In her recapitulation she claims “Both Aquinas and Spencer claim that there can be but one order of truth. Religion, Reason, and Science cannot fundamentally conflict,” and that “Aquinas and Spencer did not differ fundamentally in their philosophical outlook upon phenomena; they differed in their attitude of mind toward Life — in its origin, its meaning, its end. This difference is a matter of theological discussion, — not of philosophical.”
She concludes with the following aggregation:
“In brief summation: Aquinas and Spencer both recognize (a) that there exists an inscrutable Power — Cause and Conserver of the universe; (b) that this Power is, in some measure, known to us through its phenomenal effects; (c) that truth is unitary: Religion, Reason, and Science are fundamentally in accord.”
Sister Fides was a prolific writer—philosopher, theologian, poet.
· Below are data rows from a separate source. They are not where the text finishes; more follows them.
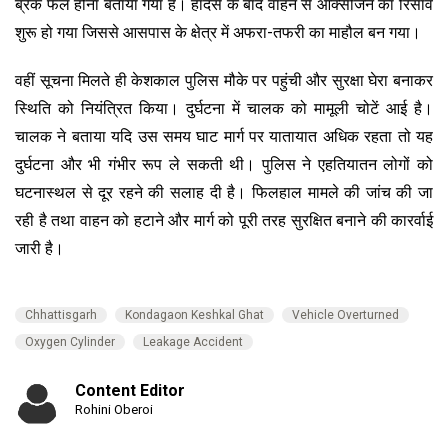
ब्रेक फेल होना बताया गया है। हादसे के बाद वाहन से ऑक्सीजन का रिसाव
शुरू हो गया जिससे आसपास के क्षेत्र में अफरा-तफरी का माहौल बन गया।
वहीं सूचना मिलते ही केशकाल पुलिस मौके पर पहुंची और सुरक्षा घेरा बनाकर
स्थिति को नियंत्रित किया। दुर्घटना में चालक को मामूली चोटें आई है।
चालक ने बताया यदि उस समय घाट मार्ग पर यातायात अधिक रहता तो यह
दुर्घटना और भी गंभीर रूप ले सकती थी। पुलिस ने एहतियातन लोगों को
घटनास्थल से दूर रहने की सलाह दी है। फिलहाल मामले की जांच की जा
रही है तथा वाहन को हटाने और मार्ग को पूरी तरह सुरक्षित बनाने की कारर्वाई
जारी है।
Chhattisgarh
Kondagaon Keshkal Ghat
Vehicle Overturned
Oxygen Cylinder
Leakage Accident
Content Editor
Rohini Oberoi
One more thing: reading her dissertation reminded me of Jack London and his semi-autobiographical novel, Martin Eden. In it, Martin Eden is influenced by and eventually led by Spencer’s writing—he quotes Spencer at length. I don’t think Eden would countenance Aquinas. London and Shepperson were contemporaries, though London died in 1916 at age 40. Had he lived I can imagine a mid-1920s debate between the two—the novelist taking Spencer’s side, and the nun her own. My money is on the good sister.



You are wise beyond your years Mr. Jim Hanna. The proof of that wisdom shines forth in your decision to choose the side of the good sister over that of the hard living London. A choice I learned very early in life from the Good Sisters of Mercy who ruled at St. Elizabeth of Hungary grade school, forcefully guiding and shaping young minds to be able to see the light (or in extreme cases, even feel the light).